Task statement – Using the material below, repeat exactly the lines from the one with "left: 84px ->" through the one with "color: #7f1d1d ->", ends included, without any images.

##### Material for this exercise

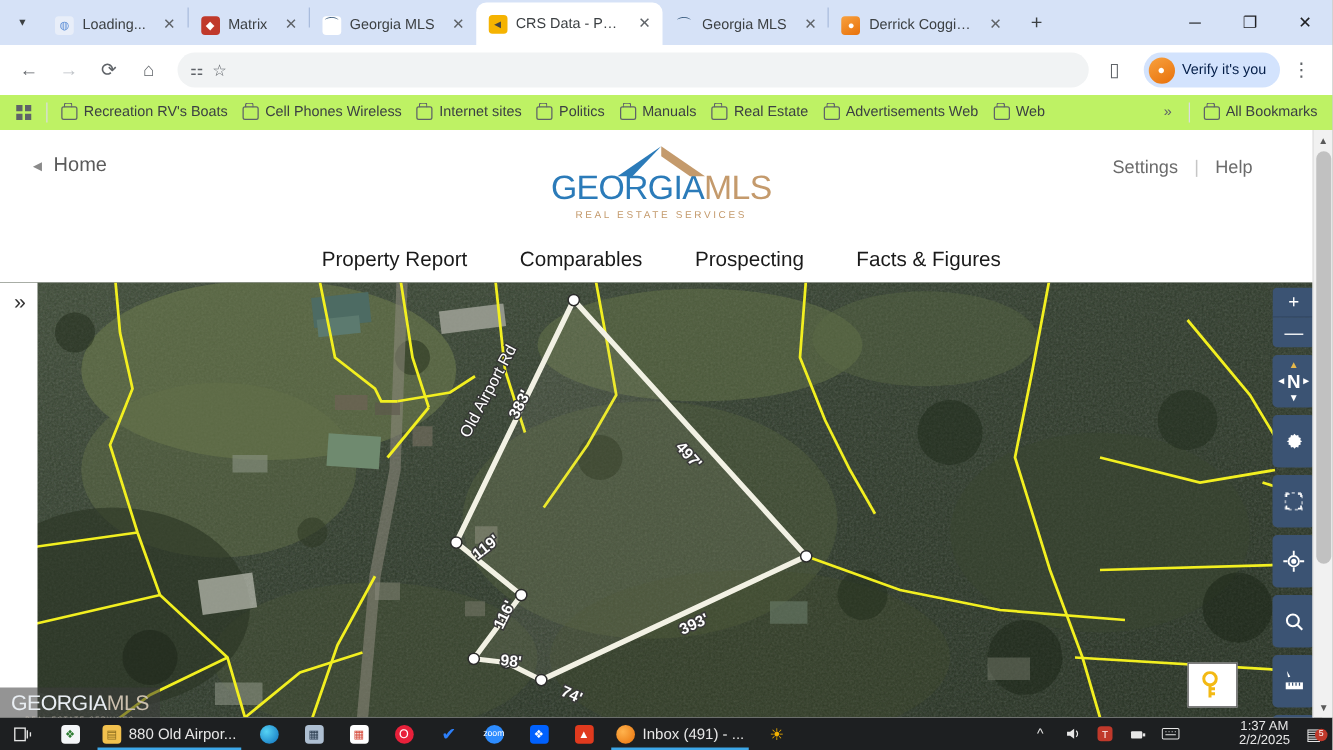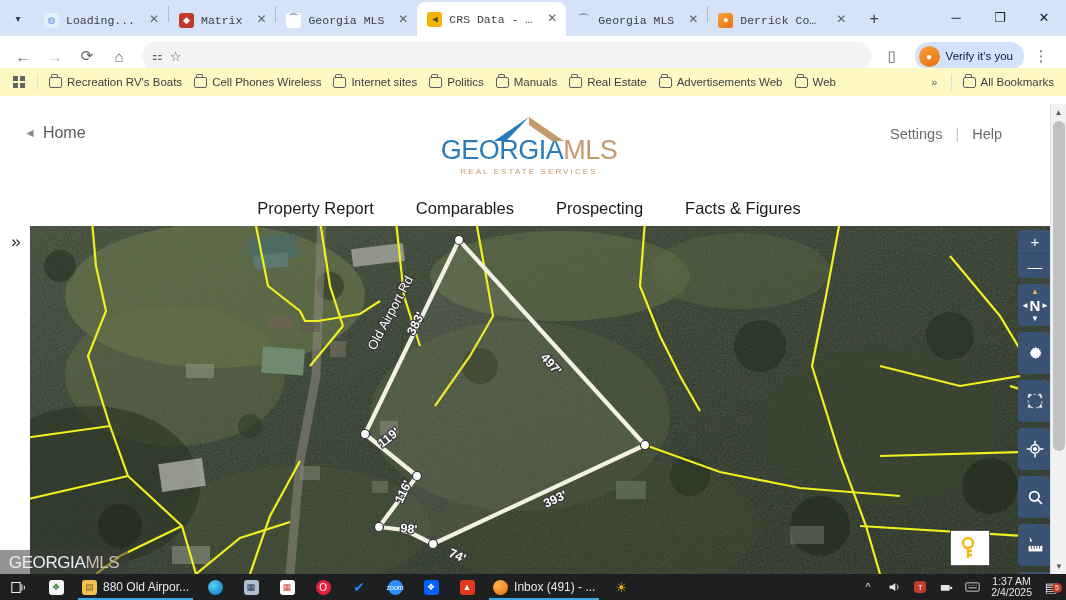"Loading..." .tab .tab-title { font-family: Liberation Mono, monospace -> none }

##########
##### Material for this exercise

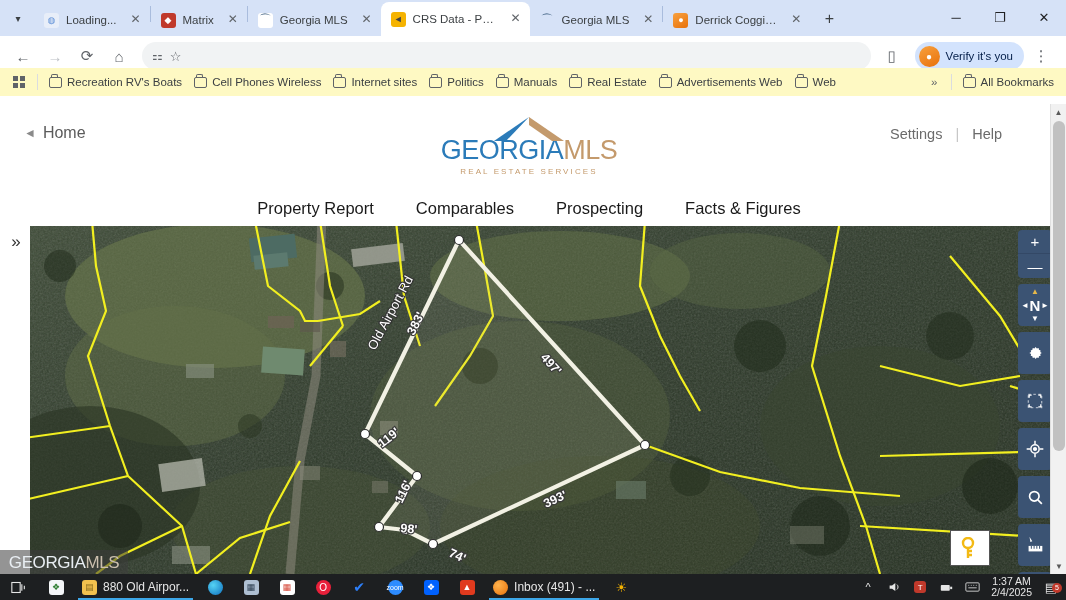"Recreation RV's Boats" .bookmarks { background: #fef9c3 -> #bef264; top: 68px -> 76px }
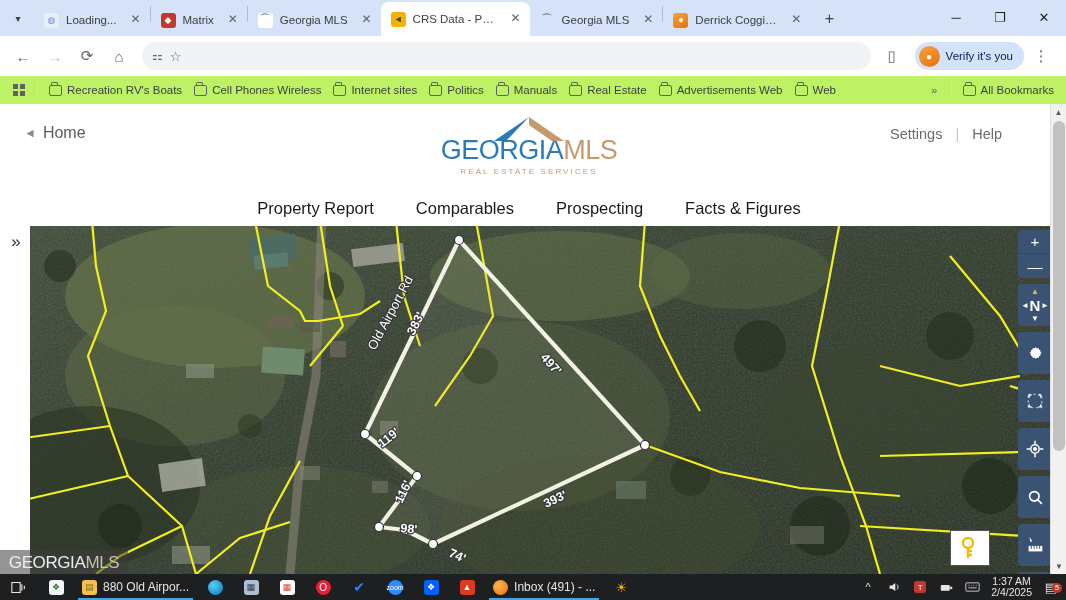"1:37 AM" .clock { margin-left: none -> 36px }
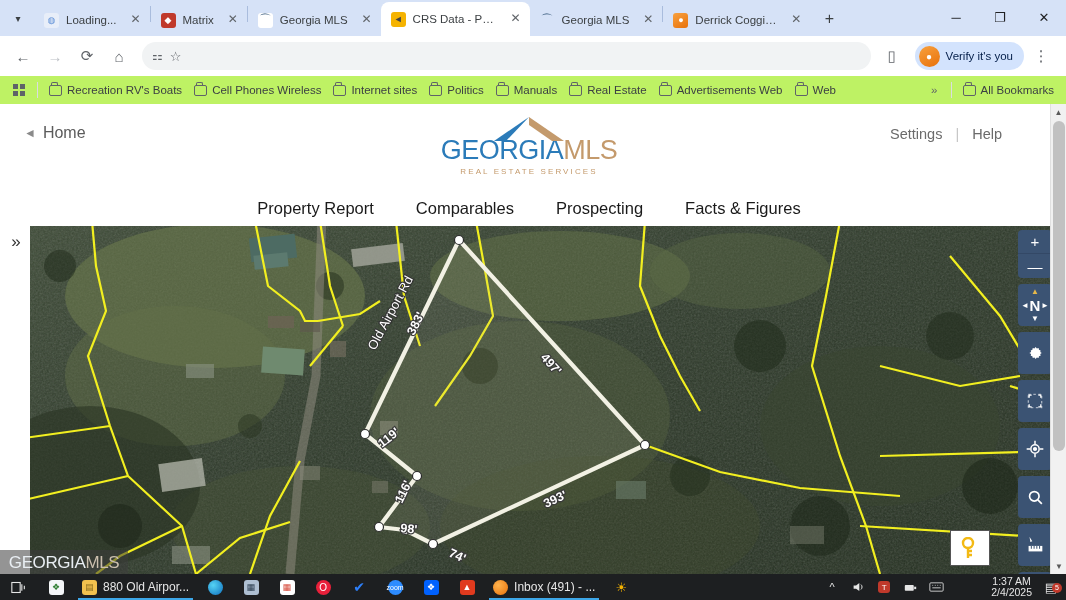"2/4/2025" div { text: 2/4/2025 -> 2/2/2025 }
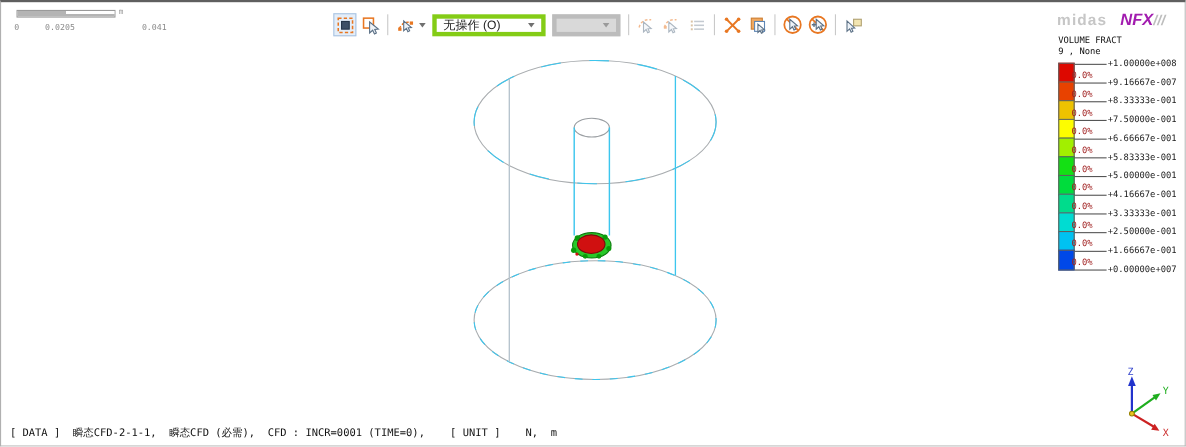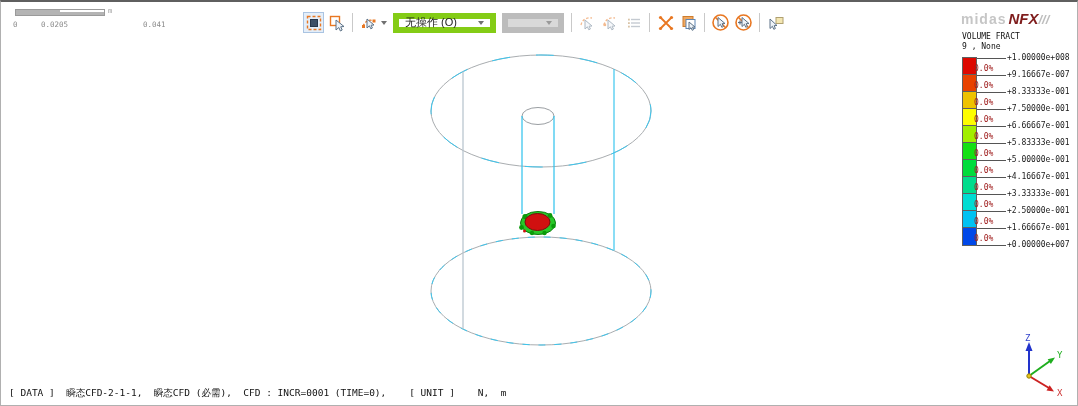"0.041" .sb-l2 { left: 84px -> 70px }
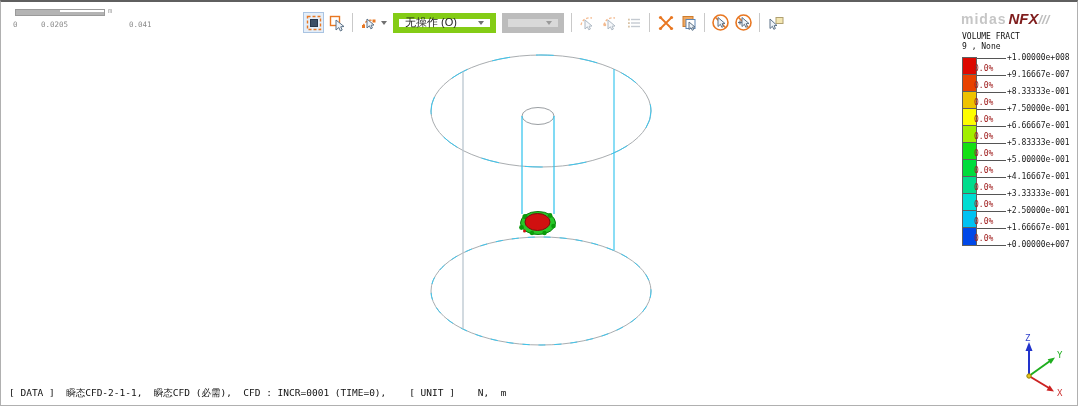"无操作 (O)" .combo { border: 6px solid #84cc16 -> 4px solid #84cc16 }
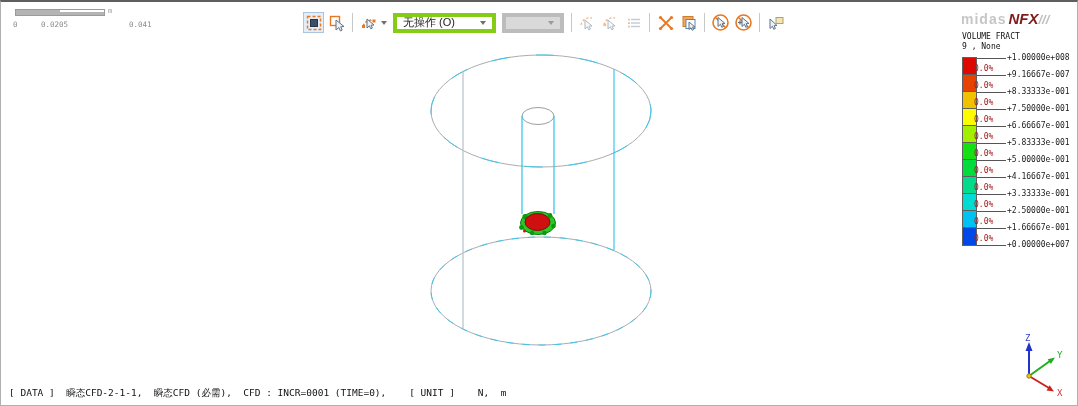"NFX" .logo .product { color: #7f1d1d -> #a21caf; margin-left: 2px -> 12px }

##########

Task result –
"0.041" .sb-l2 { left: 84px -> 70px }
"无操作 (O)" .combo { border: 6px solid #84cc16 -> 4px solid #84cc16 }
"NFX" .logo .product { color: #7f1d1d -> #a21caf; margin-left: 2px -> 12px }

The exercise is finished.